Updated on October 2 to reflect President Trump's positive coronavirus test.
I think we can all agree that the past six months have been a bit surreal. And for many small business owners, the way we do business has permanently changed. Some of my business coaching clients have had to rethink the way they run their businesses from the ground up while others have had to scale their means of production quickly to meet the increased demand for their product or service during the pandemic. No matter what camp you fall into, everyone can agree that the anxiety and stress of Covid-19 is very real.
The news that President Donald Trump has tested positive for Coronavirus has put the question of leadership in the time of Covid into high relief. The issue:
What Happens with a Company When a CEO Gets Sick?
For the presidency, there are many established protocols in place to help deal with incapacitation. But for many small business owners, this may the first time that many leaders have really contemplated their own position within the business and had to consider what it would look like if they were to get sick, or worse. We have done this exercise with owners for years, which we call the "Strategic Depth" or "Hit By A Bus" challenge.

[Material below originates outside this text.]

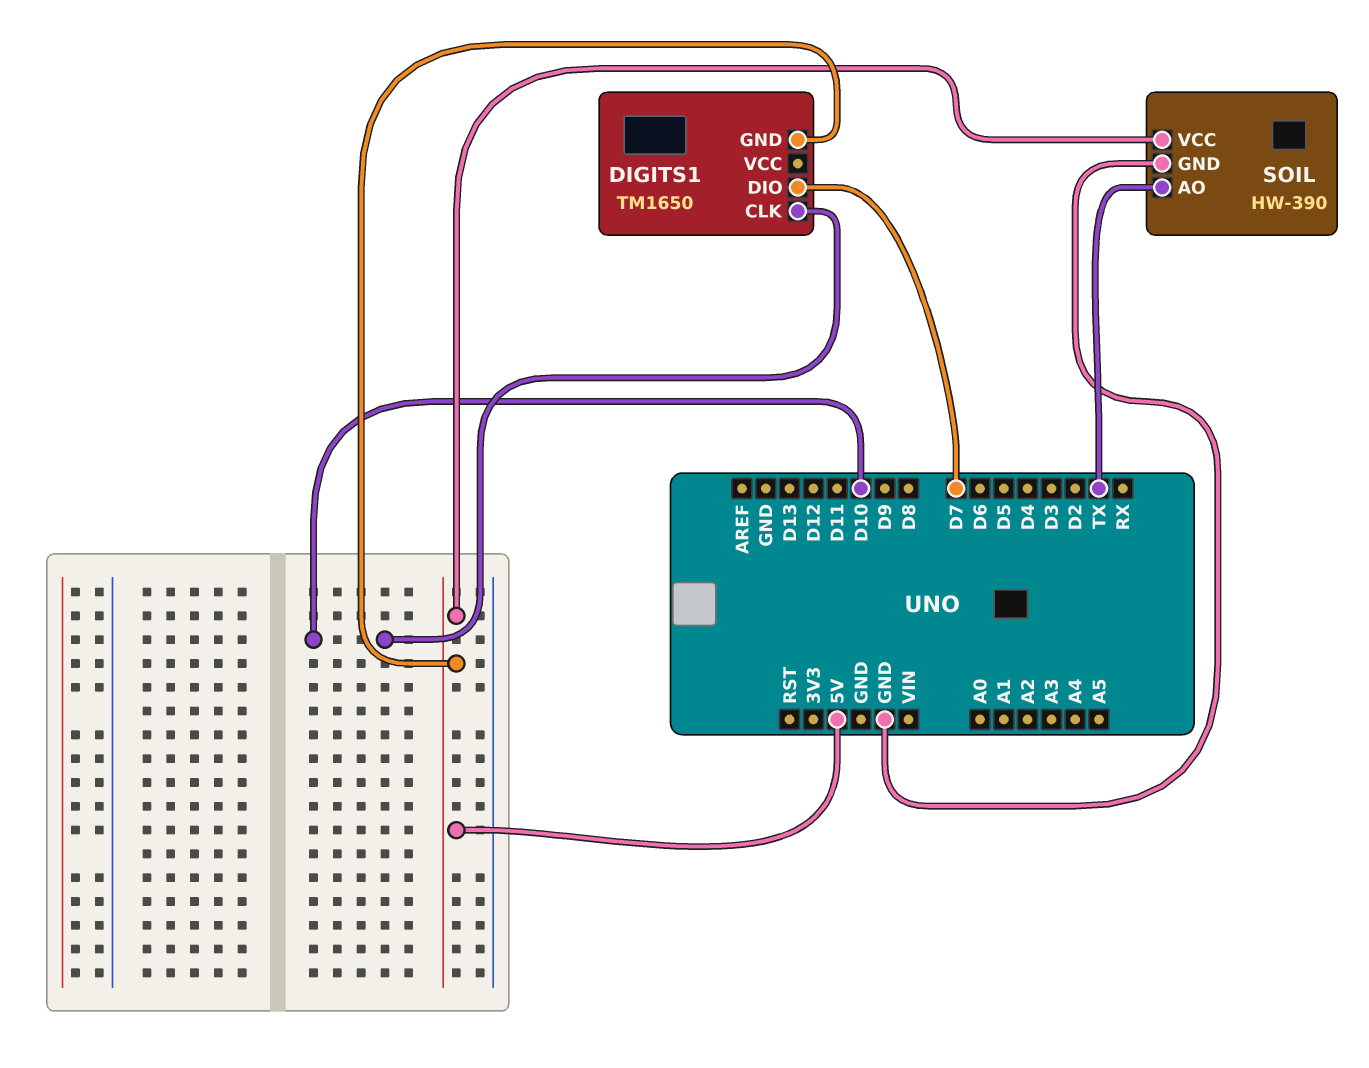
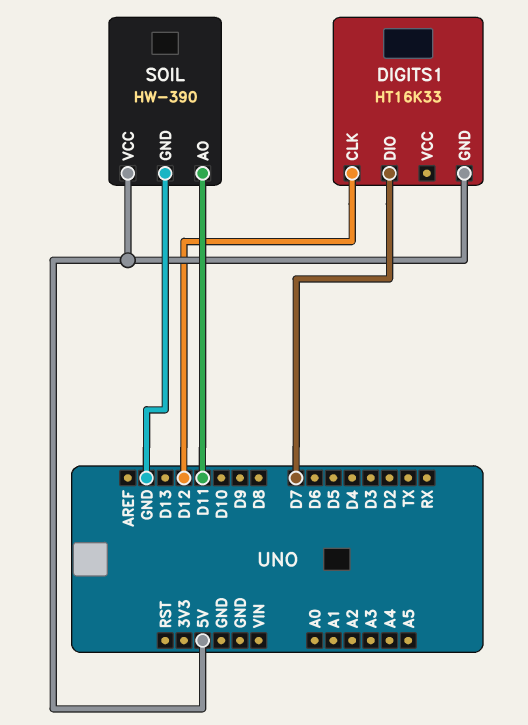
DIGITS1: TM1650 -> HT16K33
DIGITS1 pin CLK: D10 -> D12
SOIL pin AO: TX -> D11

This basically refers to your business's ability to handle situations or tasks if you or another key team member is unable to perform their duties (i.e. Hit by a Bus). If you are sick and can't come in to sign checks, does your staff go unpaid? If someone has to go into quarantine, where are the holes in your company? And who would be able to pick up where that person left off in their absence? Who suffers if only one person can handle a certain task?
For many businesses, they have been face to face with these very questions over the last few months. Maybe you had to deal with a team member (or many) having to quarantine or worse. Within a day or two, you likely saw areas that you needed strategic depth in but were unsure of how best to go about cross training your staff. If you haven't had such a situation yet, consider planning for the inevitable by doing the following:
Map out positional reliances. What tasks are only able to be done by one person in the company? Enlist the help of the whole team here and find out who is doing what and who could jump in and help when needed.
Prioritize. If a person were to get sick or have to take a leave of absence today, which reliances would need to be addressed first? Forward facing positions like customer service or dealing with payroll and such are often the most pressing, but this will vary from company to company. Once you have your list prioritized, take the time to work with your team to start cross training where needed.
Start with yourself (owner) first to reduce the perceived fear. Talk about why it matters: "I am going to be out of the office for a few days, what two to three items do we need to cross train on to ensure we don't have a mess or things stacked up when I come back?"
Have a fire drill. Let's try to have another team member run things when I am still "here."
Take Care of Yourself
Doing the tips above will help your business continue to run and service its customers with little interruption. That coupled with some self care for you and your team can go a long way to keeping the "bus" from hitting you or a team member. Make sure that you and your staff are taking time off as needed, getting adequate sleep and taking time for mental and physical rest.